There has always been an audience. My subconscious had made sure of this.

This past weekend as my wife and I were reminiscing how it was three years ago this month that I asked her on our first unofficial date, she said it was the fact that I always had something interesting to talk about that made her feel so comfortable with me. A lifetime in training of capturing an audience ultimately led to me meeting and marrying a girl I have always felt was out of my league. It paid off.

It’s always been hard for me to understand America’s fascination with sports and particularly a man’s ability to keep up with all that trivia about which teams played each other when and the scores and the names of the players. Another Jewish trait I have is that I’m not good at sports (and never cared about them). So I’ve channeled that energy into entertainment.

I have made myself an expert on 1983, the heights and ethnic background of celebrities, the meaning behind all lyrics of the Beatles, holistic and clean living, Intelligent Design, and Jews in American entertainment, just to name a few of my specialties. I always have “random conversation material” in the archives and in the works.

I was quite hesitant when I first tried to process that idea I have to be the center of attention. Because it makes me think of conversation hijackers, drama queens (and kings), and any person I’ve ever met whose whole demeanor screamed, “Look at me! Look at me!” People who appear needy.

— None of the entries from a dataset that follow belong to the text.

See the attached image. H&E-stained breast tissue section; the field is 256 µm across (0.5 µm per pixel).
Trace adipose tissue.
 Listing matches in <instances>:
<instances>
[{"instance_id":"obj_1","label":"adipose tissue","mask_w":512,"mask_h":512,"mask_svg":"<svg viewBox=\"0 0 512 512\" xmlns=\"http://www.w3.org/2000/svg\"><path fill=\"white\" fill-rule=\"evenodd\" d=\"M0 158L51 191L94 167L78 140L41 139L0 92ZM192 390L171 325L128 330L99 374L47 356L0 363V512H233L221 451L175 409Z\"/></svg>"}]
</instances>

I have to be found. That’s how I operate differently. People have to find me. They have to come to me. Because typically those are the exact people I want to entertain. Takes one to know one.

In a party, I’m never the real center of attention. I wander to the back corner of the room, next to the food, and recruit party guests for random conversation. I have this desire to be the alternative choice in entertainment.

In fact, there have been times where people have tried to elevate me to the center of attention position, and I have escaped it. I have to be able to think in my mind that I earn when I get. For example, in high school, one of my good friends Allison Hardin was planning a surprise birthday party and I found out about it. I found a way to keep it from ever happening. Because I strongly resist the idea of being the center of attention when it’s obvious that I am.

I don’t want to be the official man of the hour. It’s too much pressure. I function best in my ad-lib form. Recruit, entice, inform, motivate, entertain, and provoke thoughts in others. On my own terms. That is my niche.